Folha da minha árvore.

segunda-feira, 15 de novembro de 2010

Pois foi bem assim:

Cochilo no finalzinho da tarde, acordar de supetão bem na hora, que era a hora, de dormir realmente. Daí, a cabeça que tá quase vazia, vê a TV vomitar as sangrentas atitudes dos insanos sem alma. Ah, melhor nem ver isto. Desliga, levanta e sai do quarto. E ao passar pelo corredor, olha, sem muito gosto, a correspondência preta e branca estirada sobre a mesa. Desliza os dedos, espalha ao acaso a papelada, e quase ia dando as costas, quando o dedo esbarra no único envelope colorido. O olho cresce, a pupila cresce, o sorriso vem pra cara e absorve a mão que puxa o sobrescrito pra perto do peito. Tem um gigante aqui dentro! Ela sabe disto.

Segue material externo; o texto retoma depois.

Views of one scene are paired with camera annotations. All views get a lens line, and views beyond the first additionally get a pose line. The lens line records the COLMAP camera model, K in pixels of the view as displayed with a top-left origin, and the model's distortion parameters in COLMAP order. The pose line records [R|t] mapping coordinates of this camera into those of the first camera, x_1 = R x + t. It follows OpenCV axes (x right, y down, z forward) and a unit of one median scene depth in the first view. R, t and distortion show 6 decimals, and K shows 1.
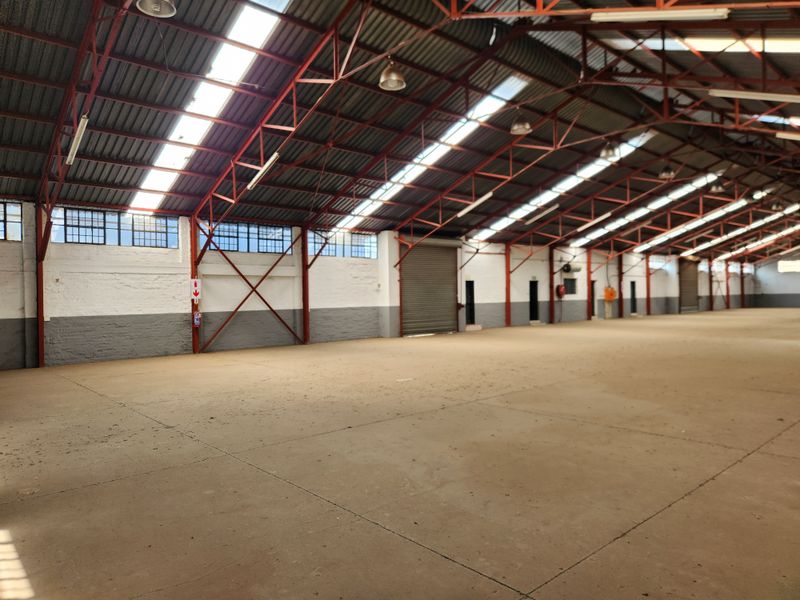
lens RADIAL K [[535.3, 0, 398.4], [0, 535.3, 299.9], [0, 0, 1]] dist [0.055880, -0.062870]
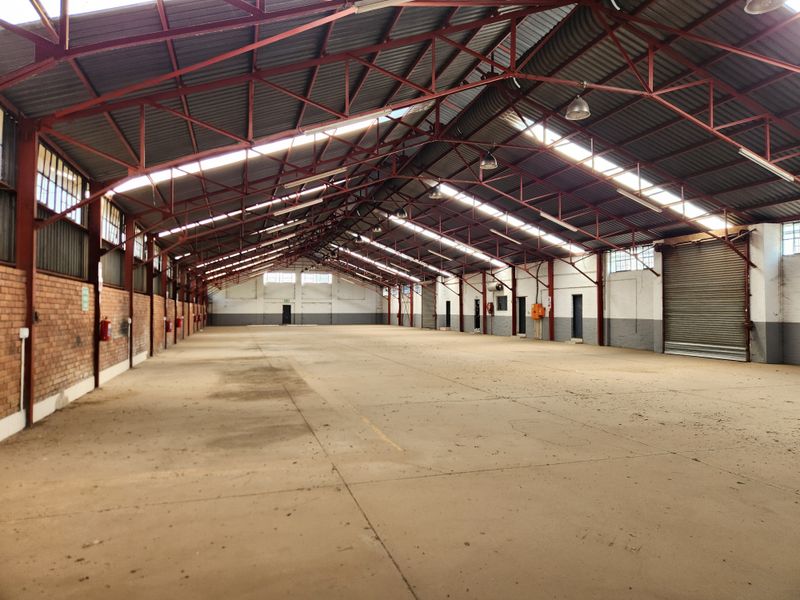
lens RADIAL K [[540.8, 0, 400.0], [0, 540.8, 298.0], [0, 0, 1]] dist [0.072401, -0.067068]
pose [[-0.412067, -0.000035, -0.911153, 3.908105], [0.002546, 0.999996, -0.001190, -0.096960], [0.911150, -0.002810, -0.412066, 3.509050]]
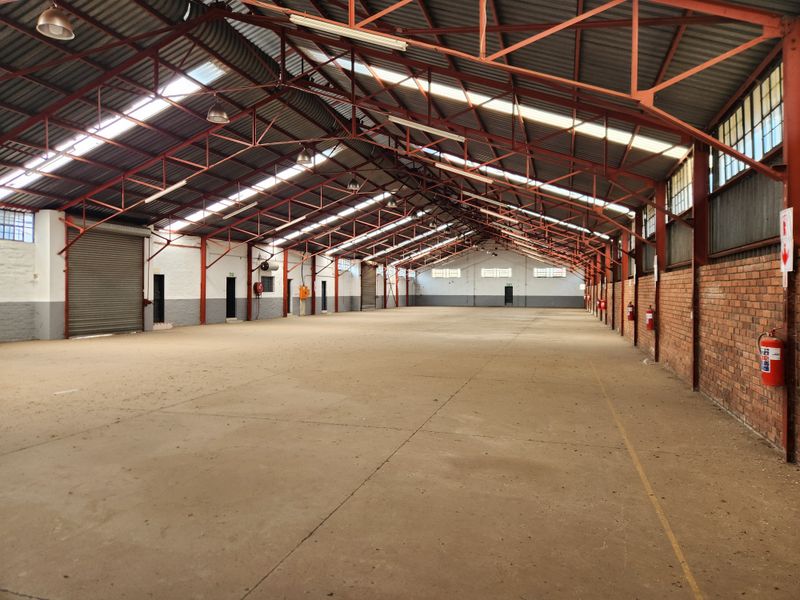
lens RADIAL K [[530.4, 0, 400.9], [0, 530.4, 294.5], [0, 0, 1]] dist [0.070544, -0.058998]
pose [[0.850263, 0.018775, 0.526023, 0.006109], [-0.016445, 0.999823, -0.009103, -0.000740], [-0.526101, -0.000911, 0.850421, 0.015996]]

Arruma um canto e no encanto se cala: degusta as letras da carta colorida. As folhas do papel digital mostram pequenos arbustos e falam das folhas da árvore nossa vida. Diz que cada folha é gente e que mesmo quando se vão, nunca vão, porque até ali se faz presente ao adubar a nossa raiz. Também conta dos amigos de todos os jeitos; família, amor e irmãos. Ao final diz que ninguém passa na nossa história, por um acaso.

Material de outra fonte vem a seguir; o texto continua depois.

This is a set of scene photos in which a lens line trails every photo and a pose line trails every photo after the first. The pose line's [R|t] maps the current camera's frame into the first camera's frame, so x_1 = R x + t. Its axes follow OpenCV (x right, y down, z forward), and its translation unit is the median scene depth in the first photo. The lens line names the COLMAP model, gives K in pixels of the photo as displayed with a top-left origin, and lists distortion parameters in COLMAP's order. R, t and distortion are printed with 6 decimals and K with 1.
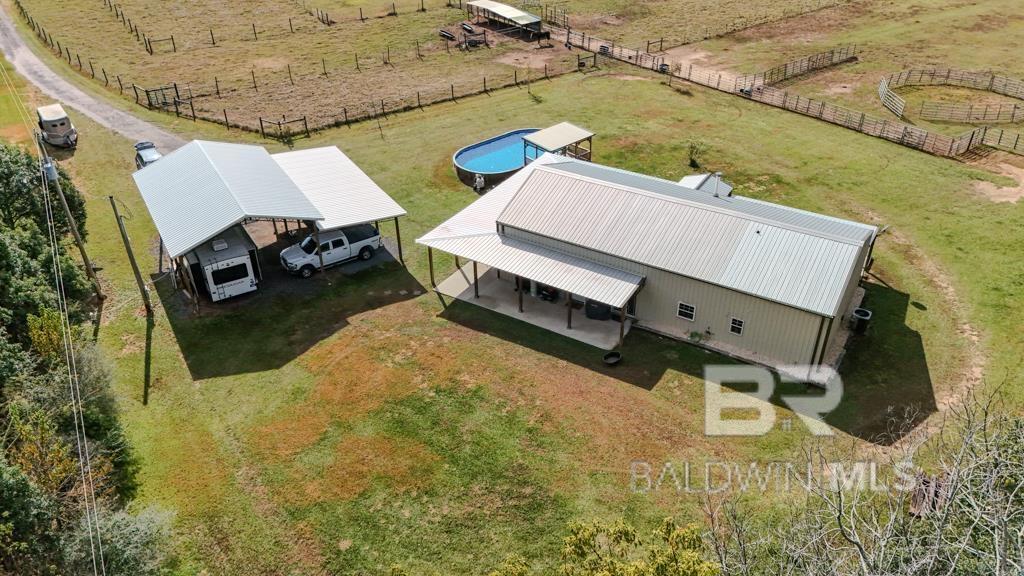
lens RADIAL K [[754.6, 0, 514.3], [0, 754.6, 284.8], [0, 0, 1]] dist [0.080647, -0.089721]
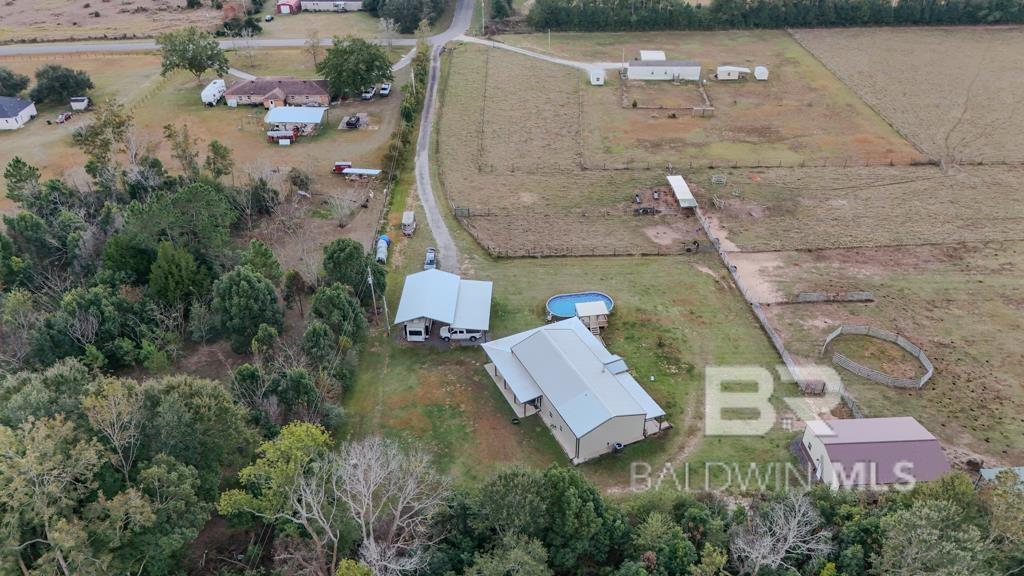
lens RADIAL K [[754.6, 0, 514.3], [0, 754.6, 284.8], [0, 0, 1]] dist [0.080647, -0.089721]
pose [[0.840371, 0.307404, -0.446407, 0.806141], [-0.296668, 0.950162, 0.095814, -0.414192], [0.453613, 0.051915, 0.889685, -0.910529]]
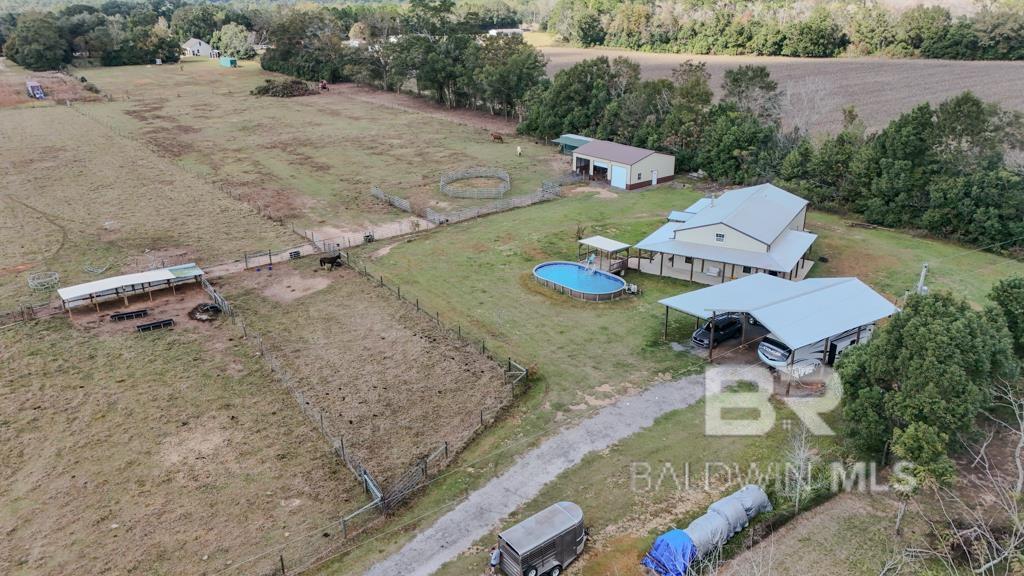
lens RADIAL K [[754.6, 0, 514.3], [0, 754.6, 284.8], [0, 0, 1]] dist [0.080647, -0.089721]
pose [[-0.018647, -0.351448, 0.936022, -1.347288], [0.548119, 0.779373, 0.303551, -0.695099], [-0.836193, 0.518711, 0.178102, 1.005306]]
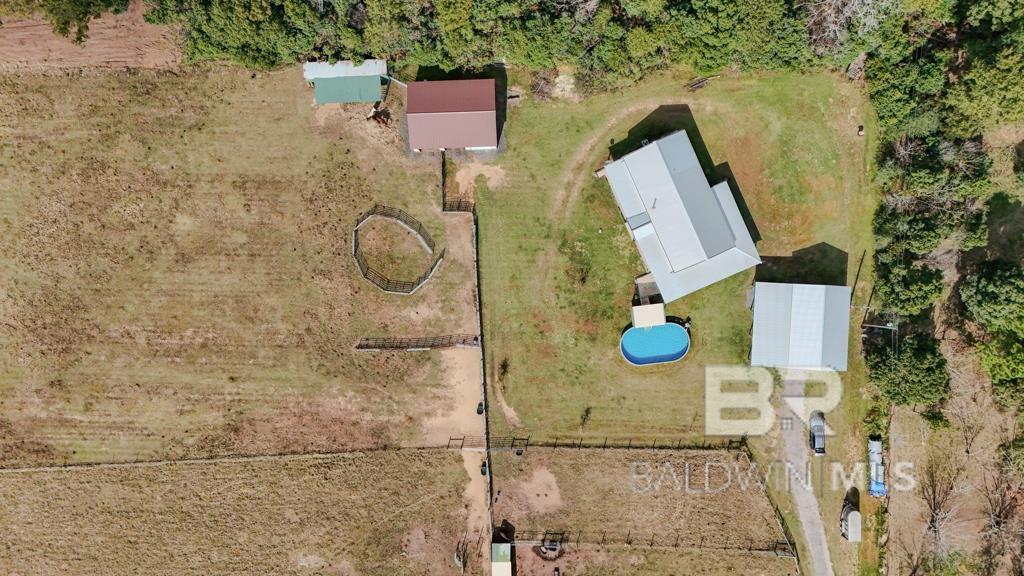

Com o papel na mão fica pensando nestas palavras e a mente vai até o dia que foi fazer um resgate. Sim, foi um resgate. Por que, no meio da questão, tinha uma criança que não sabia falar. E veio da denuncia de que, num sobrado abandonado, homens e mulheres usavam a aparência do menino pra ter dinheiro. As moedas e notas eram convertidas em tragadas de qualquer coisa que os embriagasse.

O menino que não falava tinha os olhos mais sérios que já vira, e uma total ausência de expressão. Na hora do pega-prende, agachada, diante dele, só pra ele, tentou explicar o que era aquilo: “vou te levar pra um lugar onde você vai tomar leite quentinho quando acordar e aprender usar estes lápis coloridos pra desenhar um arco-íris”. O menino não sorriu, não pegou a caixa de lápis de cor, não olhou pra lado nenhum, nem quando os gritos da gentalha bêbada se espalharam pelo lugar. No meio disto, o menino que não tinha voz foi, com a caixa de lápis de cor, encaminhado a uma fazenda sem muros, nem portões com correntes.

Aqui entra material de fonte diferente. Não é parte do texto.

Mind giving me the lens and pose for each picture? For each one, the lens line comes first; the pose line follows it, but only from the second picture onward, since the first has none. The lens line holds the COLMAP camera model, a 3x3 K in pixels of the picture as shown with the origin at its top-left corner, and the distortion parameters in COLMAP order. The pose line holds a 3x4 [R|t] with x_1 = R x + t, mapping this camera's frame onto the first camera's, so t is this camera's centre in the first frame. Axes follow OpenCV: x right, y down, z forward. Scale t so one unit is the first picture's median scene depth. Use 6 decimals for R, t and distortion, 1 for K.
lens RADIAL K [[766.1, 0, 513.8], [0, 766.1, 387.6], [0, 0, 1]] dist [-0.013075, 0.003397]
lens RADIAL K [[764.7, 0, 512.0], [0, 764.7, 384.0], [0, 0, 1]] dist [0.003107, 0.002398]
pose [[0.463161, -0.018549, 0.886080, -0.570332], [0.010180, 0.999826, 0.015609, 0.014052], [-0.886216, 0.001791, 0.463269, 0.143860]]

Não se sabe por que, nem pra que, estas lembranças se juntaram àquela carta que falava de árvores e amigos. Por isto foi lá, na fazenda sem muros nem portões com correntes, saber daquela criança.

Não vou me delongar no que sua alma foi pensando pelo caminho. Só sei dizer que quando lá chegou, podia estar até sem muita esperança, mas não estava preparada para o que viu.

A casa limpa de chão vermelho. As panelas fervendo cheiro de comida boa. Quartos com beliches e camas esticadas. Procurou pra todo lugar. Um grupo jogava futebol, mas nada do menino.

- Fugiu, é? - quis saber

- Não. Olha ele ai. Rodrigo, oh Rodrigo, vem cá. Tem visita pra você!

E do meio do time no campo, uma nova criança surge. Vem correndo. Corre com a cara aberta, a alma limpa e o corpo leve. E do nada, assim, no meio da corrida, salta uma estrela no ar. Posso garantir: nunca houve nada mais bonito do que aquela estrela no ar.

Conversaram só um pouquinho, porque estava no meio do jogo, por isto foi só: Oi, tudo bem? Como cê tá bonito! Ta gostando daqui?, tudo respondido ofegante e cheio de sim, sim e hum-hum e o sorriso grande. Volta pra seu jogo, fica com Deus! E depois: Ahhh, adorei sua estrela!

Daí, nesta hora, ele volta. Pega uma das folhas de papel que estavam no chão e entrega. Leva pra você. Diz e volta pro jogo.

No papel o desenho de uma árvore, abarrotada de folha coloridas.

Agora lê novamente carta do amigo gigante e acha que o mundo pode até ser mau, mas que os pequenos milagres são insistentes o bastante pra fazer uma enorme diferença. São anjos de todo tamanho e todo jeito colorindo as folhas da minha árvore.Alguns pequenos, outros gigantes!